» **STUDY TEXT**:
• • • •
The lesson isn't 'take big risks.' Most companies that skip validation under financial pressure don't get a comeback chip, they get a second failure. The lesson is narrower: when the safe option (another year of runway you don't have, another QA cycle you can't afford) doesn't exist, the quality of the decision comes down to how well you understood the one variable that actually mattered, in Nvidia's case, that triangle-based rendering had already won. I think about this constantly in my own work shipping production AI systems. Neither carries Nvidia's 1996 stakes, but the shape of the decision repeats constantly: ship the best version of a system you can build with the information you have, under a deadline that won't move, and find out in production whether you read the constraint correctly. The rule that generalizes: bet big only on the thing you're most certain about, and make sure you can tell the difference between certainty and hope before you commit the budget.
Where does this same pattern, the unglamorous bet that buys survival, show up in AI infrastructure decisions today?
Constantly, and it's usually invisible until years later. Teams under budget or timeline pressure right now are making the same kind of call: ship a narrower model integration that handles the core workflow reliably, instead of waiting for the broader, more impressive platform play. The unglamorous choice, tighter scope, faster validation cycle, honest about what it doesn't cover, is frequently the one that keeps a team's AI initiative funded past the next budget review. The ambitious version usually only becomes viable once the constrained version has already proven the architecture works and the company is still solvent enough to build it. If you're deciding between the ambitious AI bet and the constrained one under a real deadline, the question to ask is which one is actually right about the one thing that matters, not which one is more impressive in the board deck.
• • • •
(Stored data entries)
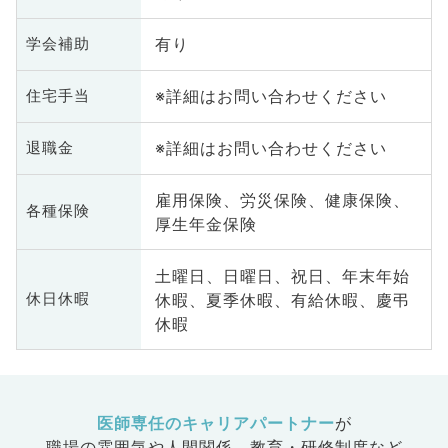
有り
学会補助
※詳細はお問い合わせください
住宅手当
※詳細はお問い合わせください
退職金
雇用保険、労災保険、健康保険、
各種保険
厚生年金保険
土曜日、日曜日、祝日、年末年始
休暇、夏季休暇、有給休暇、慶弔
休日休暇
休暇
医師専任のキャリアパートナー
が
職場の雰囲気や人間関係、
教育・研修制度など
• • • •
» **EXERCISE SET**:
1. Reproduce word for word the part of the passage on betting under pressure from "Constantly, and it's" to "the board deck.".
2. Answer these questions using the passage on betting under pressure:
(a) In Nvidia's case, what was the one variable that actually mattered?
(b) What do most companies that skip validation under financial pressure get instead of a comeback chip?
(c) When choosing between the ambitious AI bet and the constrained one under a real deadline, what question should be asked?

» **ANSWERS BY ITEM NUMBER**:
1.
Constantly, and it's usually invisible until years later. Teams under budget or timeline pressure right now are making the same kind of call: ship a narrower model integration that handles the core workflow reliably, instead of waiting for the broader, more impressive platform play. The unglamorous choice, tighter scope, faster validation cycle, honest about what it doesn't cover, is frequently the one that keeps a team's AI initiative funded past the next budget review. The ambitious version usually only becomes viable once the constrained version has already proven the architecture works and the company is still solvent enough to build it. If you're deciding between the ambitious AI bet and the constrained one under a real deadline, the question to ask is which one is actually right about the one thing that matters, not which one is more impressive in the board deck.

2.
(a) That triangle-based rendering had already won.
(b) A second failure.
(c) Which one is actually right about the one thing that matters, not which one is more impressive in the board deck.